## Problem requirements
Please copy exactly the part of the records below that opens with the line containing "coming together. We" and closes with the line containing "(Optionally) Set up auto-completion in your terminal", leaving out any pictures.

BEGIN

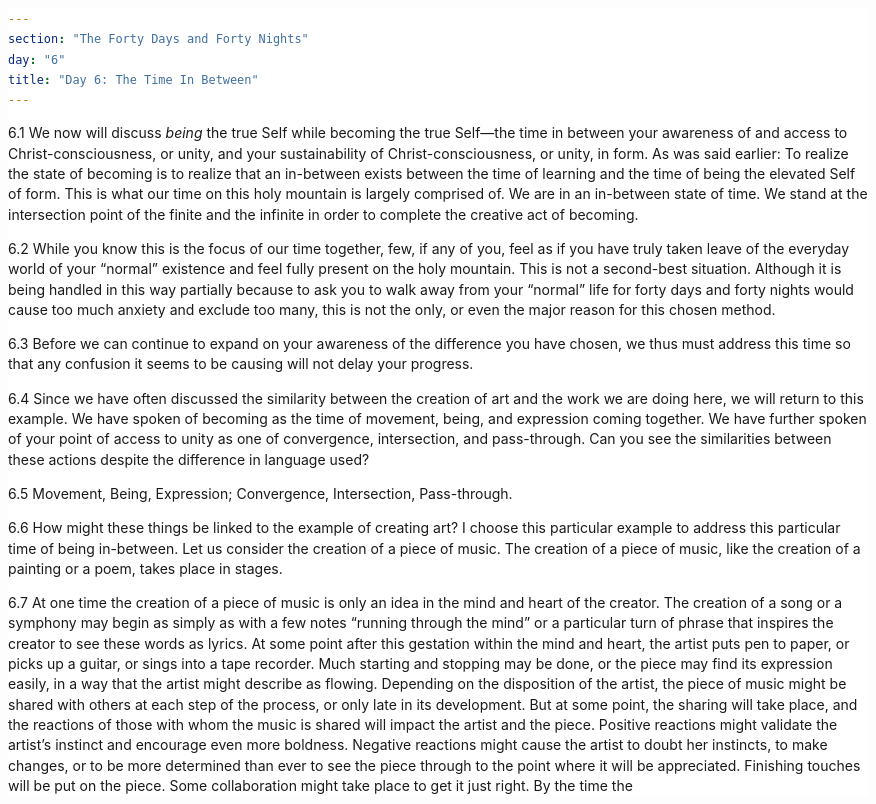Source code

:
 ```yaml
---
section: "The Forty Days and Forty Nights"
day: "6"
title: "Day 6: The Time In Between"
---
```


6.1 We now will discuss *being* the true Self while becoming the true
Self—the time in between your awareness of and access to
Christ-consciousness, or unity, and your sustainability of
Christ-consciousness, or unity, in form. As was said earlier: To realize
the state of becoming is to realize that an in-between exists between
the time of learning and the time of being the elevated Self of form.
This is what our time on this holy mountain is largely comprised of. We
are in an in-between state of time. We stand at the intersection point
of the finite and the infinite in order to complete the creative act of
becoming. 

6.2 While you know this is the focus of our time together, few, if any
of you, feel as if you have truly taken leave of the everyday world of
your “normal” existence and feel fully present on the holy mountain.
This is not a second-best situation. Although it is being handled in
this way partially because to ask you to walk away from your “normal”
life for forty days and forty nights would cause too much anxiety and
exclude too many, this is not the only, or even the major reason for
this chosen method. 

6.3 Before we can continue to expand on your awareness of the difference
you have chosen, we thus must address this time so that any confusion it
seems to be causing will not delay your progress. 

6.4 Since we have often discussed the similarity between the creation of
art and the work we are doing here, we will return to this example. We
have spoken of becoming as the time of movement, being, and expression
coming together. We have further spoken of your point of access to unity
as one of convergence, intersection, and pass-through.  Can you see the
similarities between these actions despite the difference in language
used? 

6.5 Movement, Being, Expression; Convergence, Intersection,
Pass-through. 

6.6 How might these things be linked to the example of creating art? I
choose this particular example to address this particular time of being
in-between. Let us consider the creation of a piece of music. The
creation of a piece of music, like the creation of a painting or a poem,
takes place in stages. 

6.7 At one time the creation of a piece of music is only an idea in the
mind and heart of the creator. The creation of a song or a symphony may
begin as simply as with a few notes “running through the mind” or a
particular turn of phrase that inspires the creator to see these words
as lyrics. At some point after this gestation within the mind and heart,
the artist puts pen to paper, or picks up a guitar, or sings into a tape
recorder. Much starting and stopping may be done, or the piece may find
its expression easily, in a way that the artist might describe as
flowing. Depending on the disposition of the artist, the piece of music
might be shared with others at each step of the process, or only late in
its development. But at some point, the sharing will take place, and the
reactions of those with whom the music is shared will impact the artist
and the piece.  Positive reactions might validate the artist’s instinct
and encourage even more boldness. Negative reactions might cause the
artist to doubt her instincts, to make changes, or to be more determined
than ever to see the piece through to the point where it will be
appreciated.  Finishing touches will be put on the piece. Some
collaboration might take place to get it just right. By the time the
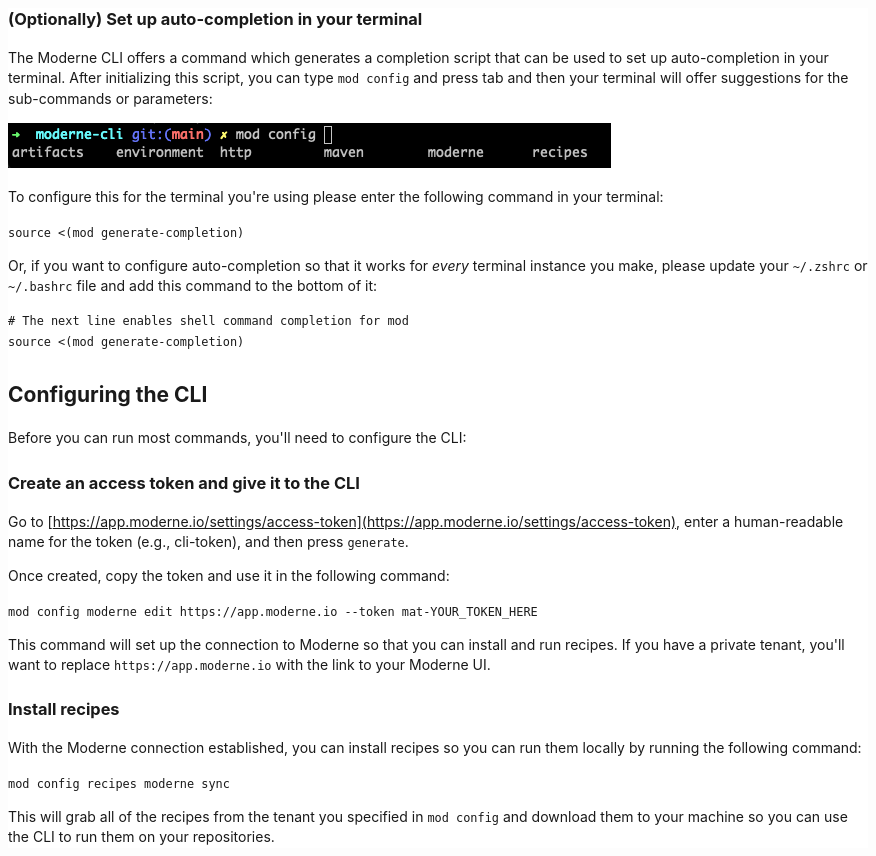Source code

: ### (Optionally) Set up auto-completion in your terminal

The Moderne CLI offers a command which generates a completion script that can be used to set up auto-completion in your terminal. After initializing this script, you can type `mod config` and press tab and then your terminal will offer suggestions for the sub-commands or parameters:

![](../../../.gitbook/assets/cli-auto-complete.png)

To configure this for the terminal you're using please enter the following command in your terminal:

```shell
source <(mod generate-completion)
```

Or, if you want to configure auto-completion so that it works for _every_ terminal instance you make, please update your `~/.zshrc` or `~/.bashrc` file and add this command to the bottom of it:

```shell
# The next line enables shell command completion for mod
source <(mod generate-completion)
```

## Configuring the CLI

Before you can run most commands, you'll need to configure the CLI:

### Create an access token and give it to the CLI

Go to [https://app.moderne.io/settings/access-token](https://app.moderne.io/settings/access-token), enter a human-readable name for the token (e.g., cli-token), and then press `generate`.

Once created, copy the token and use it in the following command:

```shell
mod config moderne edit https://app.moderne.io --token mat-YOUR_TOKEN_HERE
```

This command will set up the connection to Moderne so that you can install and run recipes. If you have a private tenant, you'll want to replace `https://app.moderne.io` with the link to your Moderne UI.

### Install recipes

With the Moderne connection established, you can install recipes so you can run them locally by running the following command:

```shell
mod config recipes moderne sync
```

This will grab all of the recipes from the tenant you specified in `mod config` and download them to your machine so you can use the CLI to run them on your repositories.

END
BEGIN

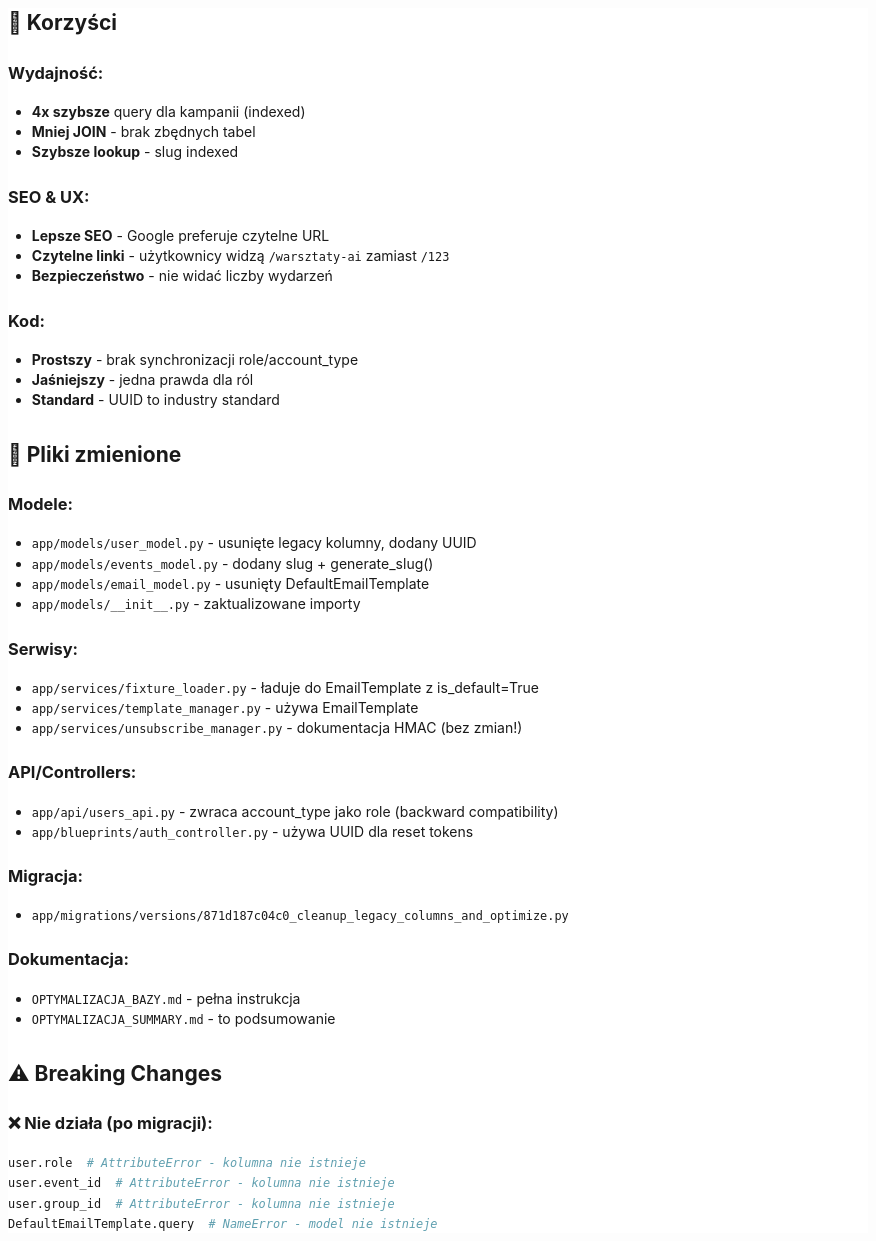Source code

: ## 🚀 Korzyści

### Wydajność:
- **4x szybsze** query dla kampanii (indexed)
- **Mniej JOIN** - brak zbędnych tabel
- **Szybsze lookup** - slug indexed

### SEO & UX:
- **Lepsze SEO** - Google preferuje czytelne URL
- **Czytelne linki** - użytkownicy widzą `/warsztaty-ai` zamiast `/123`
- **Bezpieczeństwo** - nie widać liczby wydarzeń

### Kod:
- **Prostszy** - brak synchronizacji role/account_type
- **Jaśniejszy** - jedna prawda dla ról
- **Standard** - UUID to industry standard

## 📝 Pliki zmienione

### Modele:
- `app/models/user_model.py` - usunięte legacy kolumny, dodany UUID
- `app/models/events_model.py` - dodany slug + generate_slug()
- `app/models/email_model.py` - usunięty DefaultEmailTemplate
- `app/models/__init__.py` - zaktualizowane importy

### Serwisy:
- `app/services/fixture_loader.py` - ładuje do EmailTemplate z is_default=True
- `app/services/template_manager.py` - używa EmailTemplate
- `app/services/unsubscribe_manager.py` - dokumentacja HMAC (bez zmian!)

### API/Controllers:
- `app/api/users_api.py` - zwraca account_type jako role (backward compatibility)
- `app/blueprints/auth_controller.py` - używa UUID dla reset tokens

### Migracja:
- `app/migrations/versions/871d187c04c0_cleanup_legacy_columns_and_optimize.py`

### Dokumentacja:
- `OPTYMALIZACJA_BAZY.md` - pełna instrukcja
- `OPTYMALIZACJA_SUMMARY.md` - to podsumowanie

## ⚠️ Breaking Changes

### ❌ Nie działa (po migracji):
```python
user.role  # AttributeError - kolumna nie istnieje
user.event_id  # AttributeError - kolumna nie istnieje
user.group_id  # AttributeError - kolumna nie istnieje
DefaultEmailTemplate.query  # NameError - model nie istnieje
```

END
BEGIN

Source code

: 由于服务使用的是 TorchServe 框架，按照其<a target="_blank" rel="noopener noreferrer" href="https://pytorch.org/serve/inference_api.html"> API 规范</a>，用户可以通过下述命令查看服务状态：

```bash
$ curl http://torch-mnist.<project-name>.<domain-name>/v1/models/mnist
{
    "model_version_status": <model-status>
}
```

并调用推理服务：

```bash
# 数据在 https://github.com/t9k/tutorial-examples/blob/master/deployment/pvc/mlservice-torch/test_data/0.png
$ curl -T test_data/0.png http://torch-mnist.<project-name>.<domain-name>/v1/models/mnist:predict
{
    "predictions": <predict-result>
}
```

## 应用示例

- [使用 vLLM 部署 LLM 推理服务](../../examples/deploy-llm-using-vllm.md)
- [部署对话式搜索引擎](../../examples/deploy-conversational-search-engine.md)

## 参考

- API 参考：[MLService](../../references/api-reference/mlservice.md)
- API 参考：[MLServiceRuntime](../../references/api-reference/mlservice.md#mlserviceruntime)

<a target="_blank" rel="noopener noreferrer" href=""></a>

END

## Answer space
coming together. We have further spoken of your point of access to unity
as one of convergence, intersection, and pass-through.  Can you see the
similarities between these actions despite the difference in language
used? 

6.5 Movement, Being, Expression; Convergence, Intersection,
Pass-through. 

6.6 How might these things be linked to the example of creating art? I
choose this particular example to address this particular time of being
in-between. Let us consider the creation of a piece of music. The
creation of a piece of music, like the creation of a painting or a poem,
takes place in stages. 

6.7 At one time the creation of a piece of music is only an idea in the
mind and heart of the creator. The creation of a song or a symphony may
begin as simply as with a few notes “running through the mind” or a
particular turn of phrase that inspires the creator to see these words
as lyrics. At some point after this gestation within the mind and heart,
the artist puts pen to paper, or picks up a guitar, or sings into a tape
recorder. Much starting and stopping may be done, or the piece may find
its expression easily, in a way that the artist might describe as
flowing. Depending on the disposition of the artist, the piece of music
might be shared with others at each step of the process, or only late in
its development. But at some point, the sharing will take place, and the
reactions of those with whom the music is shared will impact the artist
and the piece.  Positive reactions might validate the artist’s instinct
and encourage even more boldness. Negative reactions might cause the
artist to doubt her instincts, to make changes, or to be more determined
than ever to see the piece through to the point where it will be
appreciated.  Finishing touches will be put on the piece. Some
collaboration might take place to get it just right. By the time the
Source code

: ### (Optionally) Set up auto-completion in your terminal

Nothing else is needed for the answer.